[Bell Historians] BBC looks at CCC
david at b...
Sun Apr 25 23:14:47 BST 2004
> And now we're back where I started all this several weeks ago!
> Please, show me some firm evidence to prove or disprove your theory.
I don't have statistics, but certainly the vast increase in the reuse of
redundant bells as a result of the Keltek Trust is not in doubt. I think it
is pretty certain that without it the majority of bells reused (especially
single ones as opposed to complete rings) would otherwise be scrapped.
> We still haven't been told exactly how many bells this estimated 3%
> more will be
Does anyone have a figure for how many listed bells there are at present?
Then we can work it out.
>, or how likely it is that they would go through a bell
> founder's hand in the future.
Surely that wouldn't be affected.
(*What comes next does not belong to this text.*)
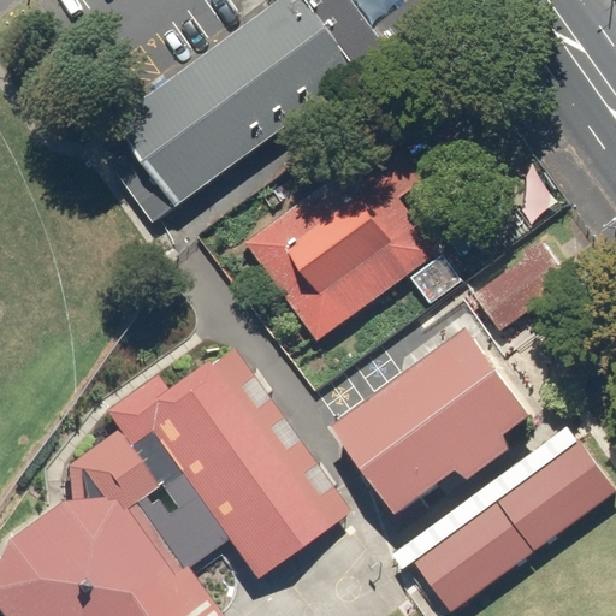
[(185,211),(400,52),(360,0),(284,0),(119,123),(185,211)]
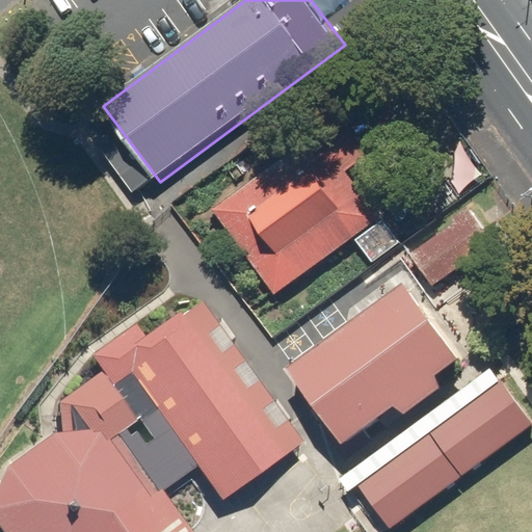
[(319,127),(210,208),(273,293),(382,212),(319,127)]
Listed bells will need rehanging as much
as any others.
> On the one hand we've been told by
> the CCC that the lists are merely advisory, but we've heard from a
> memember of the industry that they are being used in a much more
> mandatory fashion, but no one has added any coroboratory evidence to
> confirm or deny this.
I have written to the CCC, and one of the points I have made is that some
are seemingly treating the lists as mandatory, and it would be a good idea
to reinforce the fact that they are advisory only. Each case should be
judged on its merits, not on hard and fast rules. Personally, I think listed
bells should be tuned if necessary, and that if they are tuned the partials
should be attended to - tuning only the nominal is a daft idea and can make
the individual bell sound worse than it did before.
> If there is a general lack of money for bell work, how come there
> seems to be sufficient work to support more bell hanging firms than
> there has been in this country for many years?
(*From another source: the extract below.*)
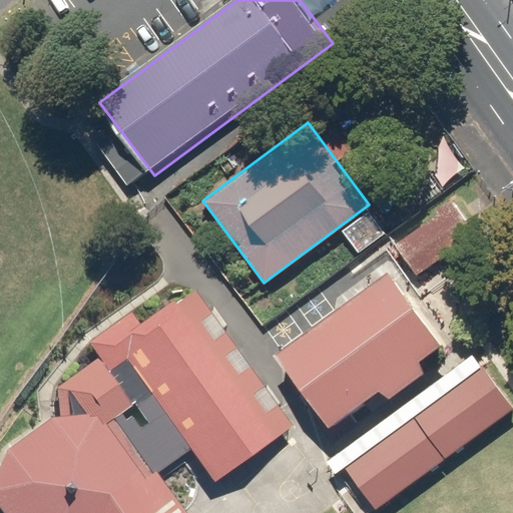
[(458,200),(399,244),(419,272),(478,227),(458,200)]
Perhaps this is another reason why the firms are getitng less work - there
are more in the business and consequently the work is spread more thinly.
Despite the fact that there are now more firms, I suspect that if a
comparison was made between the amount of bell work carried out in the last
decade and the amount carried out in the 1920s or 1930s the figures would
show a considerable decrease since the earlier part of the C20.